◆ WORK REQUIRED: Could you set down exactly the lines in the records below between the line holding "ン講師が直接個別指導する塾。神戸高校を目指す" and the line holding "ь вновь примкнул", inclusive?

◆ RECORDS TO PROCESS:
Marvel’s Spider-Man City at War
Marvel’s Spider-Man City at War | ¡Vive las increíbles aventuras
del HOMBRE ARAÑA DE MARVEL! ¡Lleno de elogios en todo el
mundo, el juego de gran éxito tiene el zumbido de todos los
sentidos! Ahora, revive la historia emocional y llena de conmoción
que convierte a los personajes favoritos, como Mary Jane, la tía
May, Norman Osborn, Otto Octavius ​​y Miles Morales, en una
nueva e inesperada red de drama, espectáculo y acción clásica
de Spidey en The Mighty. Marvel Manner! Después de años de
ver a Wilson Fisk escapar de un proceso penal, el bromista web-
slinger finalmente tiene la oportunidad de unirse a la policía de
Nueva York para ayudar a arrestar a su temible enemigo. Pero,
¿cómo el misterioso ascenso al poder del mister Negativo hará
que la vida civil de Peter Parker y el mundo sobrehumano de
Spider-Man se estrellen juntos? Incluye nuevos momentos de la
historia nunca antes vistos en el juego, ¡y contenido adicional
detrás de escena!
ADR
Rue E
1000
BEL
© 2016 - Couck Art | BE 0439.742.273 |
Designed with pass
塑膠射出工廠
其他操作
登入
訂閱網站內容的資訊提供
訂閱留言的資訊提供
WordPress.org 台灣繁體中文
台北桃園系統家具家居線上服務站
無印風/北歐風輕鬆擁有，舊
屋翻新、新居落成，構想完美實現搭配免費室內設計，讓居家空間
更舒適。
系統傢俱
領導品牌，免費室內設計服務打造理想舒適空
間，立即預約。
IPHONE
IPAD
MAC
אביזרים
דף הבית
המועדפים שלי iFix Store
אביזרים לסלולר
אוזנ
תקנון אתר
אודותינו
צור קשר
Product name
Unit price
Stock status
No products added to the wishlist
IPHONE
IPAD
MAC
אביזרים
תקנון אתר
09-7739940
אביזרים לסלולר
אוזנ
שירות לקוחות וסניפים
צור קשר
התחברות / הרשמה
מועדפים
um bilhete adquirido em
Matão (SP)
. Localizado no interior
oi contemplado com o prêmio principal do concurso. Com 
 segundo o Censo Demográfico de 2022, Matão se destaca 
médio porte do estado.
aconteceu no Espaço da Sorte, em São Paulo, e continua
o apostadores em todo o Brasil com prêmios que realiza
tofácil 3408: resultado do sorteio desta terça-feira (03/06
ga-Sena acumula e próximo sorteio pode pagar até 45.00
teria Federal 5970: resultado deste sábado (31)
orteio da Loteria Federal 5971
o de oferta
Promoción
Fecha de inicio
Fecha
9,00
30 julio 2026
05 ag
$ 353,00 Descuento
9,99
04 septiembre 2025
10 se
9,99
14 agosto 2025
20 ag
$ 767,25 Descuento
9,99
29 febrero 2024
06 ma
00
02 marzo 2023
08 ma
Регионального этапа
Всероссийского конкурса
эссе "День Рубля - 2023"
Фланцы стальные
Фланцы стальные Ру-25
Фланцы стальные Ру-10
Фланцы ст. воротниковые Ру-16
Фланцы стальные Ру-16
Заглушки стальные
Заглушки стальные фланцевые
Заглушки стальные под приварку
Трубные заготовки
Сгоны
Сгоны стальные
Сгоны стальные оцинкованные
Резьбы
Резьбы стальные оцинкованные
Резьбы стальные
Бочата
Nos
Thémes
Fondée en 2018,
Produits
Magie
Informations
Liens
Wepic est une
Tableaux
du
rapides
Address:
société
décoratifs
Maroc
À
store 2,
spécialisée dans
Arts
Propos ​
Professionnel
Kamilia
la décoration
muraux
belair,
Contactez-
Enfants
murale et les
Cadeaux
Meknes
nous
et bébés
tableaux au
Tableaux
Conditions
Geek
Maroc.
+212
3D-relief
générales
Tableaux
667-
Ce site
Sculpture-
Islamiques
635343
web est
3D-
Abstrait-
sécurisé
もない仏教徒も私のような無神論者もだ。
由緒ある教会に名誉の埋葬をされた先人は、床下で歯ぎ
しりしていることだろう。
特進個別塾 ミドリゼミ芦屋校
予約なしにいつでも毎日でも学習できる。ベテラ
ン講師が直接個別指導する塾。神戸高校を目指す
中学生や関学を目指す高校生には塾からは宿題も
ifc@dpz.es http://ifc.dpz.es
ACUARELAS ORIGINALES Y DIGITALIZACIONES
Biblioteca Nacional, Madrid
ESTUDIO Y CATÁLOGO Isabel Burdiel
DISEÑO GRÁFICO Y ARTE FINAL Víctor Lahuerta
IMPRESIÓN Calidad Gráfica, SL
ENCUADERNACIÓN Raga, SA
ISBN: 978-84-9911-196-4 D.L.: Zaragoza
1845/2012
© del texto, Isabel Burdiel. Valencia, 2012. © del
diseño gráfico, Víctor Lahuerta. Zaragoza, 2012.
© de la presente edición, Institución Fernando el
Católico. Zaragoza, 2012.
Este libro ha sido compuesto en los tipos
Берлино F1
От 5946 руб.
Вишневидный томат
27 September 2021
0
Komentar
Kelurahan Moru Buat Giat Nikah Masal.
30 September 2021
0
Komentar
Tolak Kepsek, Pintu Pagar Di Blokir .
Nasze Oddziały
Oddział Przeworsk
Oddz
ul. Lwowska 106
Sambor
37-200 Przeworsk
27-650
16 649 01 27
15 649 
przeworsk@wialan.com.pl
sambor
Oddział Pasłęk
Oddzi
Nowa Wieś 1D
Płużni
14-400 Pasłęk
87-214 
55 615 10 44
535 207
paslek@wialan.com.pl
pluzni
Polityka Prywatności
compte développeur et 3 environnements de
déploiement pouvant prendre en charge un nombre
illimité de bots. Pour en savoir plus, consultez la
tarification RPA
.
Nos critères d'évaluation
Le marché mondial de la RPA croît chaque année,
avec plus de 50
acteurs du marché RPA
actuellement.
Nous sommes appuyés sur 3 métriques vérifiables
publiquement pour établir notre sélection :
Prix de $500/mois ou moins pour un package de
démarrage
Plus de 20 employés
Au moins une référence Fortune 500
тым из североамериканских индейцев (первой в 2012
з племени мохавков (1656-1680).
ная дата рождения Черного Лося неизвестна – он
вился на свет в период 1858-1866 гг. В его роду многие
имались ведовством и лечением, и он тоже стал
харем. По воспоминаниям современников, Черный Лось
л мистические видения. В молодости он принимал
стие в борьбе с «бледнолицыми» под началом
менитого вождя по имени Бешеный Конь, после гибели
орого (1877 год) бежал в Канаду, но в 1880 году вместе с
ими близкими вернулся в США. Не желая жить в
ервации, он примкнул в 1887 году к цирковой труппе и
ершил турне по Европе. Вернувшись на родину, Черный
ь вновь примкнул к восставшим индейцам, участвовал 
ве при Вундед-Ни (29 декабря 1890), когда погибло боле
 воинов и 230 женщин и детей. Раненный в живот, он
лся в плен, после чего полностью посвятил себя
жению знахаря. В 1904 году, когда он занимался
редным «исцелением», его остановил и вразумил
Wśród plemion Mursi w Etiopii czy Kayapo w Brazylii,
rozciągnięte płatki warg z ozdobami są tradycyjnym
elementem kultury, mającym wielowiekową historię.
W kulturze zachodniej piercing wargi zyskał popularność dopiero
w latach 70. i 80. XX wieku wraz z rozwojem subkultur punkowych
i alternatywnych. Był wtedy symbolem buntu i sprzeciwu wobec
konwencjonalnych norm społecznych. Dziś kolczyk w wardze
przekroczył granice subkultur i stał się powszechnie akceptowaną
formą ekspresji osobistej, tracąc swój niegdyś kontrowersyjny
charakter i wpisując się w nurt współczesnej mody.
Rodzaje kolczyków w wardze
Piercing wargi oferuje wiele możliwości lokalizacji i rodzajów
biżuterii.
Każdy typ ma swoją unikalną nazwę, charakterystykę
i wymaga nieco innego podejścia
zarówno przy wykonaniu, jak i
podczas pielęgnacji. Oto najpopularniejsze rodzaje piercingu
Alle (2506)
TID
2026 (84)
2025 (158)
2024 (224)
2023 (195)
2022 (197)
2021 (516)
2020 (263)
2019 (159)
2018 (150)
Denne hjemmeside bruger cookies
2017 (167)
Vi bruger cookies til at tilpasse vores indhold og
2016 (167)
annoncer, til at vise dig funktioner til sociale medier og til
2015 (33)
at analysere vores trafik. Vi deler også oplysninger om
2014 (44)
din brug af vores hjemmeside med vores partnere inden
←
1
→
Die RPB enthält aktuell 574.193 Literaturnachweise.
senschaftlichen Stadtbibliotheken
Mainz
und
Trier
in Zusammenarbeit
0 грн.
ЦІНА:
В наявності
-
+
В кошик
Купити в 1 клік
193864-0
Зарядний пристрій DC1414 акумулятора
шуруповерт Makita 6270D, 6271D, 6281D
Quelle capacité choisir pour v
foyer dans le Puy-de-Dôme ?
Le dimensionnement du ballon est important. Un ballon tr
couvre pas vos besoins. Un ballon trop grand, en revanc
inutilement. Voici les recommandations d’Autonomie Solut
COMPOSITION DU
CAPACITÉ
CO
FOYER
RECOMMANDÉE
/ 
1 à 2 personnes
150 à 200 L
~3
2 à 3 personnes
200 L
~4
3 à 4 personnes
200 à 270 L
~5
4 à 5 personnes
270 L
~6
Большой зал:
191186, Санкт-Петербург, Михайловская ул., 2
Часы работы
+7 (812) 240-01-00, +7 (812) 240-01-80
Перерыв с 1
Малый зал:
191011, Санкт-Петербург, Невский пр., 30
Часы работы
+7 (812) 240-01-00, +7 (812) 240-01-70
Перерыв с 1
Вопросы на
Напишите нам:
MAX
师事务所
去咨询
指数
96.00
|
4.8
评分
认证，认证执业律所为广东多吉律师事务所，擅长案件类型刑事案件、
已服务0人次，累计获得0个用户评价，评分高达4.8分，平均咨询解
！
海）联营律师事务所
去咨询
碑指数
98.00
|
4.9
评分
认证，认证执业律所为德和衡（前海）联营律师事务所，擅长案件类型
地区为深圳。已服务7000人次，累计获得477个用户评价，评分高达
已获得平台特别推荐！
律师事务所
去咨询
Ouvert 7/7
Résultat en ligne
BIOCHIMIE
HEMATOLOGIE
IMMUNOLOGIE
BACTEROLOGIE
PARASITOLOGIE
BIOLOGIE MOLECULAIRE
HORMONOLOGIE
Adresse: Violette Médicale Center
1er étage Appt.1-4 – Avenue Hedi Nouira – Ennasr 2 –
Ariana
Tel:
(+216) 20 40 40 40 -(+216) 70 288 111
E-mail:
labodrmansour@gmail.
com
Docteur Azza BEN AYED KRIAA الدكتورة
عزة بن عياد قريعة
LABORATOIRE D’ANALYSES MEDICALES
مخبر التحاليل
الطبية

◆ FINISHED EXERCISE:
ン講師が直接個別指導する塾。神戸高校を目指す
中学生や関学を目指す高校生には塾からは宿題も
ifc@dpz.es http://ifc.dpz.es
ACUARELAS ORIGINALES Y DIGITALIZACIONES
Biblioteca Nacional, Madrid
ESTUDIO Y CATÁLOGO Isabel Burdiel
DISEÑO GRÁFICO Y ARTE FINAL Víctor Lahuerta
IMPRESIÓN Calidad Gráfica, SL
ENCUADERNACIÓN Raga, SA
ISBN: 978-84-9911-196-4 D.L.: Zaragoza
1845/2012
© del texto, Isabel Burdiel. Valencia, 2012. © del
diseño gráfico, Víctor Lahuerta. Zaragoza, 2012.
© de la presente edición, Institución Fernando el
Católico. Zaragoza, 2012.
Este libro ha sido compuesto en los tipos
Берлино F1
От 5946 руб.
Вишневидный томат
27 September 2021
0
Komentar
Kelurahan Moru Buat Giat Nikah Masal.
30 September 2021
0
Komentar
Tolak Kepsek, Pintu Pagar Di Blokir .
Nasze Oddziały
Oddział Przeworsk
Oddz
ul. Lwowska 106
Sambor
37-200 Przeworsk
27-650
16 649 01 27
15 649 
przeworsk@wialan.com.pl
sambor
Oddział Pasłęk
Oddzi
Nowa Wieś 1D
Płużni
14-400 Pasłęk
87-214 
55 615 10 44
535 207
paslek@wialan.com.pl
pluzni
Polityka Prywatności
compte développeur et 3 environnements de
déploiement pouvant prendre en charge un nombre
illimité de bots. Pour en savoir plus, consultez la
tarification RPA
.
Nos critères d'évaluation
Le marché mondial de la RPA croît chaque année,
avec plus de 50
acteurs du marché RPA
actuellement.
Nous sommes appuyés sur 3 métriques vérifiables
publiquement pour établir notre sélection :
Prix de $500/mois ou moins pour un package de
démarrage
Plus de 20 employés
Au moins une référence Fortune 500
тым из североамериканских индейцев (первой в 2012
з племени мохавков (1656-1680).
ная дата рождения Черного Лося неизвестна – он
вился на свет в период 1858-1866 гг. В его роду многие
имались ведовством и лечением, и он тоже стал
харем. По воспоминаниям современников, Черный Лось
л мистические видения. В молодости он принимал
стие в борьбе с «бледнолицыми» под началом
менитого вождя по имени Бешеный Конь, после гибели
орого (1877 год) бежал в Канаду, но в 1880 году вместе с
ими близкими вернулся в США. Не желая жить в
ервации, он примкнул в 1887 году к цирковой труппе и
ершил турне по Европе. Вернувшись на родину, Черный
ь вновь примкнул к восставшим индейцам, участвовал 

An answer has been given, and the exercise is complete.